==== Trecho do documento

Essa especificidade, que as políticas educacionais para a educação do meio rural impõem às crianças, aos jovens e adultos da zona rural em termos de organização escolar, muitas vezes os leva a fracassar nos estudos e, ainda, serem culpabilizados por tal fracasso. Por outro lado, os conhecimentos transmitidos nestas escolas são descontextualizados da sua realidade, porque são conhecimentos produzidos no meio urbano que não consideram os saberes do camponês. Dito de outra forma, o saber do camponês é negado pela escola.

qualificados, que concorrem aos postos mecanizados de trabalho, as empresas, além de optarem pelo menor custo para a produção, põem em xeque a formação do trabalhador rural em termos da diversidade cultural e social e de competitividade.

========

#### Exercícios:
1. Responda às perguntas abaixo com base no trecho sobre a educação no meio rural.
(a) Onde são produzidos os conhecimentos transmitidos nas escolas do meio rural?
(b) O que a escola faz com o saber do camponês?
(c) Além de optarem pelo menor custo para a produção, o que as empresas põem em xeque?
2. Reescreva em forma de lista o parágrafo do trecho sobre a educação no meio rural que começa com "Essa especificidade", mantendo os fatos principais.
3. Indique se cada afirmação abaixo está de acordo com o trecho sobre a educação no meio rural, respondendo sim ou não e citando as palavras do texto que decidem a questão.
(a) Os conhecimentos transmitidos nas escolas rurais consideram os saberes do camponês.
(b) Os estudantes da zona rural muitas vezes são culpabilizados pelo próprio fracasso nos estudos.
(c) As empresas optam pelo maior custo para a produção.

==== O material

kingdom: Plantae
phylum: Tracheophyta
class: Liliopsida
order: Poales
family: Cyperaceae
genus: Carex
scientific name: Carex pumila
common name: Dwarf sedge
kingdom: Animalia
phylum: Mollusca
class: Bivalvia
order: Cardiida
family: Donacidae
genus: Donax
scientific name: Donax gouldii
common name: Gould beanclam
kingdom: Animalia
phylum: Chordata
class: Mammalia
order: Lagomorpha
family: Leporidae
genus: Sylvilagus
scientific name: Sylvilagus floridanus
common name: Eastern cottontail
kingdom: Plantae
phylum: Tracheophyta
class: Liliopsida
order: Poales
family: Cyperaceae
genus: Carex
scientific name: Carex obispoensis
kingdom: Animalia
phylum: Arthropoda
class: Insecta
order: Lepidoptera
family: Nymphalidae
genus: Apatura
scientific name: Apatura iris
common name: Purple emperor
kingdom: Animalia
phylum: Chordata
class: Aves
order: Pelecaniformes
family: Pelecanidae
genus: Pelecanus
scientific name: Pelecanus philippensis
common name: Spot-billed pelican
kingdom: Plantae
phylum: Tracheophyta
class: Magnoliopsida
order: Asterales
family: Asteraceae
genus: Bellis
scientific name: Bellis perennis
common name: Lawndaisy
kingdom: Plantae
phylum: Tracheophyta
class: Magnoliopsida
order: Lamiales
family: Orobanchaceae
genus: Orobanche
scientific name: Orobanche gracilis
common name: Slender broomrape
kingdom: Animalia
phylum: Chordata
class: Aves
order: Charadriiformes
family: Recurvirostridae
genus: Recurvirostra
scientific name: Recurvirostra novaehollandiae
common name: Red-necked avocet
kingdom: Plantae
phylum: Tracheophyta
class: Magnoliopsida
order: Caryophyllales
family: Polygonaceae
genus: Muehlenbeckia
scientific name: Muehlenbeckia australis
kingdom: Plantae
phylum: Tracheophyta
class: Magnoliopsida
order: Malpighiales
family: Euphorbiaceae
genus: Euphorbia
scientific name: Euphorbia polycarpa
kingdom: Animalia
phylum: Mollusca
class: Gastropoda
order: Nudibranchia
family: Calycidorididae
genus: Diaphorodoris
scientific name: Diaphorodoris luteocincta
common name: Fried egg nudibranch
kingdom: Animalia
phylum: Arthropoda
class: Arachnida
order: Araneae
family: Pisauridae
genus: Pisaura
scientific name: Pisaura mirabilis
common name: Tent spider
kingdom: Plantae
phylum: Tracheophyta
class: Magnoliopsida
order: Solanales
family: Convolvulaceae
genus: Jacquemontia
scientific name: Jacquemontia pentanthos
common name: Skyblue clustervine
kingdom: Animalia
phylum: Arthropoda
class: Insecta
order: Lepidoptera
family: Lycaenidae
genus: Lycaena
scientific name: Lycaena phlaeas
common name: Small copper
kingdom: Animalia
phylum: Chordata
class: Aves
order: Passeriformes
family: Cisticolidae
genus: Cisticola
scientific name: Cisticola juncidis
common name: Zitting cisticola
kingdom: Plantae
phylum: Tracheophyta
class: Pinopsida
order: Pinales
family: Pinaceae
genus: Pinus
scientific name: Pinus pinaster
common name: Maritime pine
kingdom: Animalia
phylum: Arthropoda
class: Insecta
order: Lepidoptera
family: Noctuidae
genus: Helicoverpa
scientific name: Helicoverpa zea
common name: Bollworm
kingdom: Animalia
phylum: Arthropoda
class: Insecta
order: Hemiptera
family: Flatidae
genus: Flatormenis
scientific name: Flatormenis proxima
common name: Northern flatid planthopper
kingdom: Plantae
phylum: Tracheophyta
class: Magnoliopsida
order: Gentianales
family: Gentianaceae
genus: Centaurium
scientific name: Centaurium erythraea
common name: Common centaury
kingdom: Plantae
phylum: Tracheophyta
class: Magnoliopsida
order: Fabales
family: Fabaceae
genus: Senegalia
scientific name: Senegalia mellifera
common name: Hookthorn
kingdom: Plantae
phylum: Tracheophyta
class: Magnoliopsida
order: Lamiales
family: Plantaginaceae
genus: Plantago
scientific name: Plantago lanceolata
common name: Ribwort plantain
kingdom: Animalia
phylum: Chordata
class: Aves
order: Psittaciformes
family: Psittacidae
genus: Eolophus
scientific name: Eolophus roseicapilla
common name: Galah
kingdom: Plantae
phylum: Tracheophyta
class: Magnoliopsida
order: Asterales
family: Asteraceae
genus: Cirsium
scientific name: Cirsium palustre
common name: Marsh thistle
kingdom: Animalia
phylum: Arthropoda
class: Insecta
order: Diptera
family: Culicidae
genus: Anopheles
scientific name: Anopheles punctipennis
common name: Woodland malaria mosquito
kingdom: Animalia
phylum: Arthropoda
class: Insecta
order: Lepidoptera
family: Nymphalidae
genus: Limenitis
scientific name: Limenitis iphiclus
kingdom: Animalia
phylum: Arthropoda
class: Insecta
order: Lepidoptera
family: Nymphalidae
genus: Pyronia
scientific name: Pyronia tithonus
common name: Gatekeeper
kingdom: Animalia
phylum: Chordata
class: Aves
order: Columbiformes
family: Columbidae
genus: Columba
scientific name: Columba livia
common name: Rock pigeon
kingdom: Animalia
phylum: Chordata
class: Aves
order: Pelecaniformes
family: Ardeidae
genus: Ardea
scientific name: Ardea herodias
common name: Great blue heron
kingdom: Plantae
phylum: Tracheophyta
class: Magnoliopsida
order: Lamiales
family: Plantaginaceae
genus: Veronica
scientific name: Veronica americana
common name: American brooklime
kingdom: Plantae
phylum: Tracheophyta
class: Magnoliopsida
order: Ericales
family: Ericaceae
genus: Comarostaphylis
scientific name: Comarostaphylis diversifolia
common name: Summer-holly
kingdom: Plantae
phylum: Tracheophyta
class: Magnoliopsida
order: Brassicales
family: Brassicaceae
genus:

========

#### Respostas:
1.
(a) No meio urbano.
(b) A escola nega o saber do camponês.
(c) A formação do trabalhador rural em termos da diversidade cultural e social e de competitividade.

2.
- As políticas educacionais para o meio rural impõem uma organização escolar específica a crianças, jovens e adultos da zona rural.
- Essa organização muitas vezes os leva a fracassar nos estudos, e eles ainda são culpabilizados pelo fracasso.
- Os conhecimentos transmitidos nessas escolas são descontextualizados da realidade deles.
- São conhecimentos produzidos no meio urbano, que não consideram os saberes do camponês.
- Assim, a escola nega o saber do camponês.

3.
(a) Não: "não consideram os saberes do camponês".
(b) Sim: "serem culpabilizados por tal fracasso".
(c) Não: "optarem pelo menor custo para a produção".